The Browser Company claims its Arc browser DOES NOT sell your data. But what kind of data does it collect and what does it do with it once it has it? Let’s find out…
When something is free – either an app, a tool, or a search engine – it usually means one thing: you are the product (or, more specifically, your data is the product).
The Arc Browser is a relatively new, ultra-hyped web browser that was created by a rising new tech firm, The Browser Company.
After poaching key staff from Apple, Tesla, and other Big Tech firms, the company now has a valuation of $550 million.
But is its browser, Arc, safe to use from a data privacy perspective? I’ve been road-testing it for a while now and I’ve also gone to town on its privacy policy, which you can check out in full here, shifting through it for any potential clangers.
Here’s everything you need to know about how the Arc browser handles your data – the good, the bad, and the places where there’s room for improvement.
Arc Browser Privacy Policy Analysis
The Good Parts
First, let’s highlight the positives.
The Browser Company has made a concerted effort to be transparent about their data practices, using clear language to explain what data they collect, how they use it, and who they share it with. This level of transparency is crucial for building trust with users.

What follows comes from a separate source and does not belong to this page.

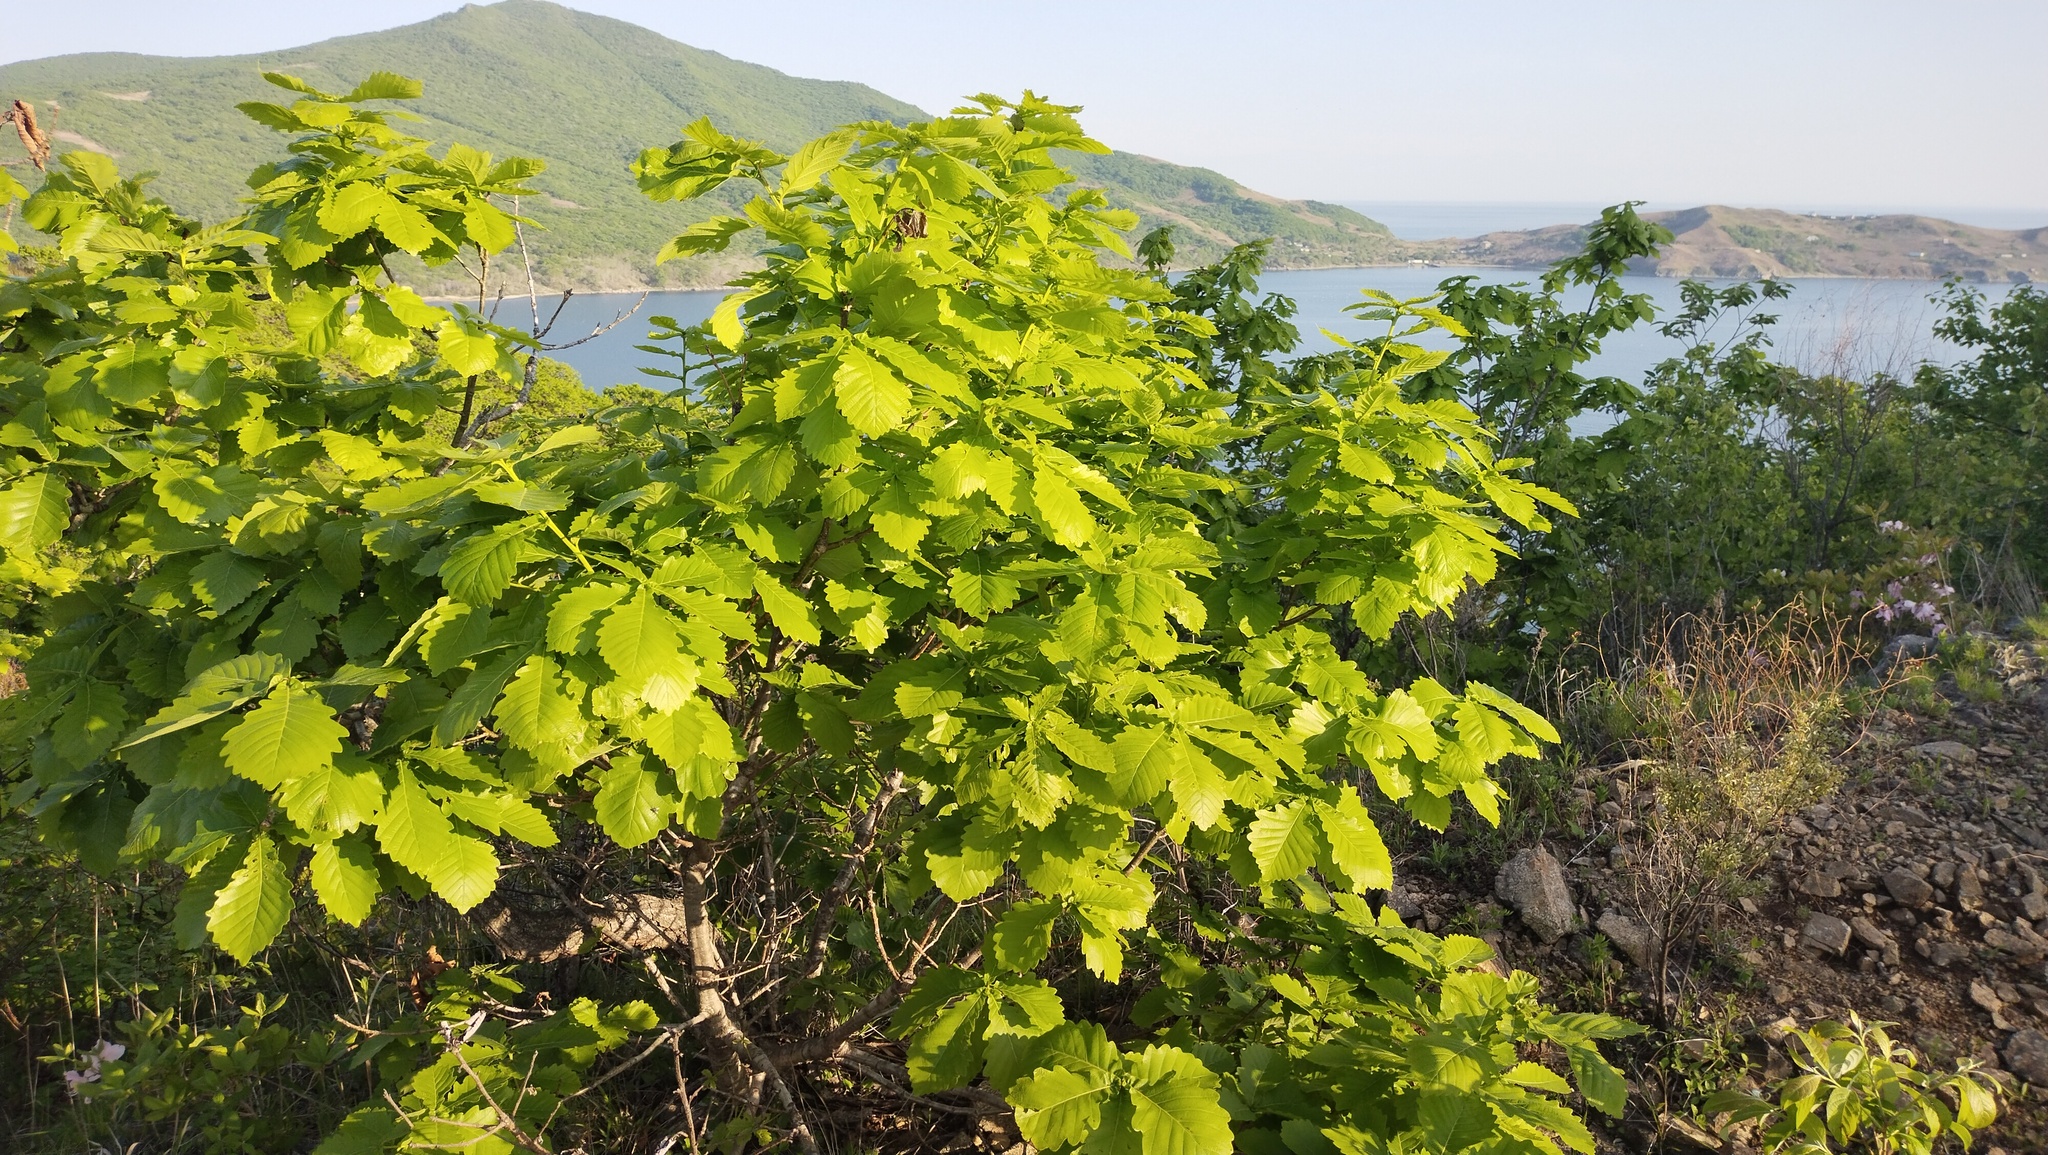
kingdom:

Another significant point in their favor is the explicit commitment not to sell user data. In an era where data is often treated as a commodity, this stance is both ethically sound and respectful of user privacy.
Arc also limits the scope of data collection, emphasizing that sensitive information like browsing history, downloaded files, and user-created content is not included in their product usage data.
Furthermore, they require their service providers to handle data only in specified ways and prohibit them from selling user data, adding an extra layer of protection.
The Bad Bits
Despite these positive aspects, there are a few potential drawbacks to consider.
- Arc’s reliance on third-party services for features like website translation and sidebar sync could introduce privacy risks, especially if those services have less robust privacy practices.
- The use of AI subprocessors like OpenAI and Anthropic for certain features involves automatic data processing, which could raise concerns even though the company offers zero data retention (ZDR) for these features.
The Concerning Parts
While Arc’s privacy policy outlines clear scenarios for data sharing (with service providers, legal obligations, company ownership changes), the specifics of these situations could potentially lead to unintended data disclosures if mismanaged.
Additionally, the acknowledgment that no data transmission or storage method is 100% secure highlights the ever-present risk of data breaches. Users must rely on the company’s security efforts without an absolute guarantee.
Another concern is that the privacy policy may change over time, with continued use of the product implying consent to these changes. Users could miss update notifications, inadvertently agreeing to new terms.
Lastly, the potential for AI-related features to be enabled by default in future updates could raise questions about user consent and awareness. AI is a trickier thing to pin down with respect to data privacy.
Open AI and the new vanguard of Big Tech companies focussed on AI haven’t exactly been shining beacons of transparency when it comes to what they’re doing with your data.
When ChatGPT was first launched, many enterprises went down the same route of desperately trying to block it. Every week new headlines emerged about companies losing their intellectual property to AI because an employee copy-pasted highly confidential data to the chat so they could ask for a summary or a funny poem about it. This was really all anybody could talk about for a few weeks.
Since you cannot control ChatGPT or any of the other AIs that appear on the consumer market, this has become a sprawling challenge. Enterprises issue acceptable use policies with approved enterprise AI services, but those are not easy to enforce. This problem got so much attention that OpenAI, which caused the scare in the first place, changed its policies to allow users to opt out of being included in the training set and for organizations to pay to opt out on behalf of all their users.
Dark Reading
Recommendations & Areas For Improvement
To further strengthen user privacy, The Browser Company could consider implementing enhanced user consent mechanisms for features involving significant data processing or sharing. Regular security audits and clearer opt-out mechanisms would also help more privacy-focussed users feel more in control of their data.
Conclusion Arc’s privacy policy reflects a genuine effort to prioritize user privacy and transparency. However, as with any online service, there are inherent risks in place from a data security perspective based on the nature of its business.
This is why browsers like Brave are becoming increasingly popular – they do not track anything and even come shipped with things like Tor-powered incognito modes.
Compared to Chrome and EDGE, however, Arc is a much less intrusive entity from a data-harvesting perspective. It also claims it will never sell your data but – as with most things in life – you have to “trust” the company to look after it properly.
Data breaches happen all the time, and any company that collects your data is a target. The Browser Company is no exception, so as always, I’d advise you to use Brave for optimal security and, if you want to get even more hardcore, throw a VPN into the mix for good measure.